When to Talk to a Doctor
You should talk to a healthcare provider if you experience symptoms that may suggest central sleep apnea, especially if they occur frequently or disrupt your sleep. Common signs include repeated nighttime awakenings, shortness of breath during sleep, excessive daytime sleepiness, difficulty concentrating, and morning headaches.
It’s also important to seek medical advice if you have underlying conditions linked to central sleep apnea, such as heart failure, kidney failure, a history of stroke, neurological disease, or if you take medications that affect breathing, including opioids. A healthcare provider can review your symptoms, medical history, and risk factors and determine whether a sleep study or further evaluation is needed to guide appropriate treatment.
Frequently Asked Questions
Can central sleep apnea be cured?
Is central sleep apnea dangerous?
Does Inspire work for central sleep apnea?

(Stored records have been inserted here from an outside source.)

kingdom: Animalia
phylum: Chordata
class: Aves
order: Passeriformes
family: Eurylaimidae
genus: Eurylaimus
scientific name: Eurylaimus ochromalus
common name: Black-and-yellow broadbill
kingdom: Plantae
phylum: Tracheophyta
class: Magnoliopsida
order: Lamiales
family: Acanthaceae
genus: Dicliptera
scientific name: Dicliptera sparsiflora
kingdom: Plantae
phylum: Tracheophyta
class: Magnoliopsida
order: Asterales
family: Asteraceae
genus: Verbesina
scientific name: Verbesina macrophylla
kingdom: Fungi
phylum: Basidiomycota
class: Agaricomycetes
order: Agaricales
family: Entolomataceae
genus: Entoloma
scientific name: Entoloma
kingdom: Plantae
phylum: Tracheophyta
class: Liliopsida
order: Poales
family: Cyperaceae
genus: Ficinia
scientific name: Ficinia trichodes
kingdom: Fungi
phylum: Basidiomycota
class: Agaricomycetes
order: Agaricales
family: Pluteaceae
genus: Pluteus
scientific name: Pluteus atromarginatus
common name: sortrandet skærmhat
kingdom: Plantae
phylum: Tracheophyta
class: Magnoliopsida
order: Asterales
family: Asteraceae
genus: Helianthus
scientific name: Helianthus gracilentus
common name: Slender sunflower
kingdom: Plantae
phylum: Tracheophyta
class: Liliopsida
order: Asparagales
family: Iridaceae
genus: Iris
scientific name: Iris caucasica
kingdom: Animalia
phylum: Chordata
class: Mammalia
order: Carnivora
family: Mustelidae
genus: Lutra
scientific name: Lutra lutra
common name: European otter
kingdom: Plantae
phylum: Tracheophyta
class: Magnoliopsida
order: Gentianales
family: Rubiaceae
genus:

Inspire therapy is not approved or recommended for treating central sleep apnea. Inspire is designed to treat obstructive sleep apnea by stimulating airway muscles to prevent collapse, but it does not address the brain signaling issues that cause breathing pauses in central sleep apnea.
If more than 25% of someone’s sleep apnea episodes are central in nature on their diagnostic sleep study, this is a contraindication to the placement of Inspire.
Is central sleep apnea hereditary?
Central sleep apnea isn't usually considered hereditary, but genetics may play a small role in conditions that increase risk, such as certain neurological or cardiac disorders. Most cases of central sleep apnea are associated with underlying medical conditions, medications, or changes in breathing regulation rather than being passed directly from parent to child.